Jeff Kelson:Continuing on, we talked about the remittance tax is up to 5% of 1.3 and a half ends up at 1%. As Sarah said, maybe they think more people will collect more that way. Many of the requirements of both parents married have a social security number would change, require only one parent to have a social security number. Significant reduction in excise tax on private university endowments. It was higher one point up to 21%. You saw it. It's now what, 1.44% and 8%. And the Senate did introduce a 40.8% tax on litigation funding. Those are for companies or people that buy into litigation claims. It was up to 40.8 to one point and it was reduced to 31.8% and then it was removed. So there's no changes to the tax and litigation funding. And now let's talk about notable absences. There is nothing in this bill that addresses carried interest.

It remains the same under Section 10 61, despite calls to remove it, there was a limitation for sports franchises only to allow 50%. 1 97 amortization deductions of sports contract removed. It's back to how it was. No increases to the top tax rate of millionaires stays of 37%, which has been for the last six or seven years. It remains there. So it has retained the same high tax. I mean the highest tax rate has remained at 37% and it's going to continue. There was a lot of talk in the Senate about making enhancements to health savings accounts to allow more flexibility for what they can be used for and to collect Medicare and not be disqualified from deducting it all gone. No changes to the HSA. It is what it was before. House included an excise tax and net investment income of private foundations up to 14% gone.
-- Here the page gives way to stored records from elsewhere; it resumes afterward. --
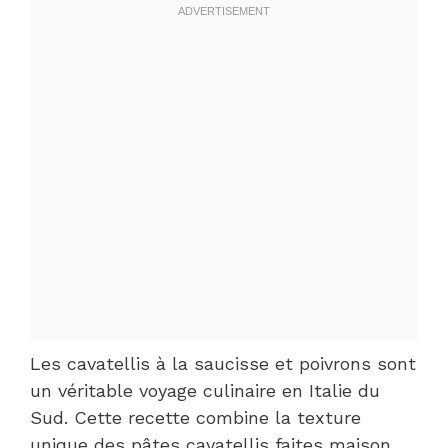
Les cavatellis à la saucisse et poivrons sont
un véritable voyage culinaire en Italie du
Sud. Cette recette combine la texture
unique des pâtes cavatellis faites maison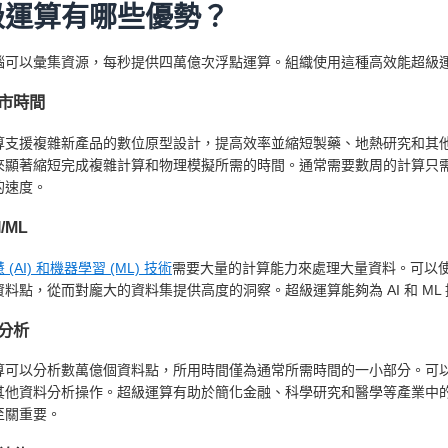
級運算有哪些優勢？
腦可以彙集資源，每秒提供四萬億次浮點運算。組織使用這種高效能超級
市時間
算支援複雜新產品的數位原型設計，提高效率並縮短製藥、地熱研究和其
來顯著縮短完成複雜計算和物理模擬所需的時間。通常需要數周的計算只
的速度。
/ML
(AI) 和
機器學習 (ML) 技術
需要大量的計算能力來處理大量資料。可以
資料點，從而對龐大的資料集提供高度的洞察。超級運算能夠為 AI 和 M
分析
算可以分析數萬億個資料點，所用時間僅為通常所需時間的一小部分。可
其他資料分析操作。超級運算有助於簡化金融、科學研究和醫學等產業中
至關重要。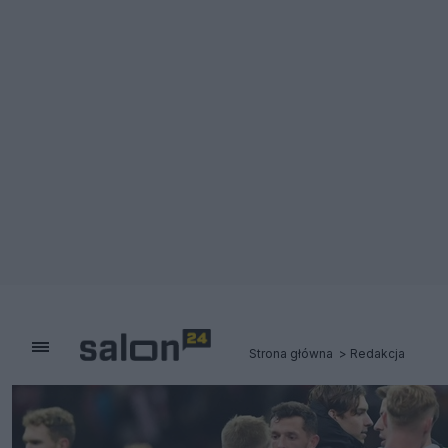
Strona główna
Redakcja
So remember notable absences. These are not in the bill. If you had heard something about this, this is what your raised from your mind house included parking benefits to employees and income from publicly available research and unrelated business tax for nonprofits. Got rid of that. There's no digital asset provisions. There were amendment, this is for crypto and the like. There was a lot of talk about that and some of the bills then make it to the end. And finally, strangely enough, the often extended work opportunity tax credit has been left to linger. It is not going to be extended after 25. That's a credit for businesses who employ certain people from certain veterans or felons or certain disadvantaged folks that credit has been around for a long, long time. They didn't extend it. Can it be extended in the future? Perhaps, but right now it's notable but not being extended. So that's what we got. We're right up to the end. Thank you Sarah.

Sarah Adkisson:I do just quickly want to say that one of the main reasons to remember these things that had been in the bill and were removed is that you can kind of view this as a potential list of options for this Congress potentially moving forward or for any Congress really. If they were willing to put it in this big of a bill, then they may be willing to put it in future bills as well.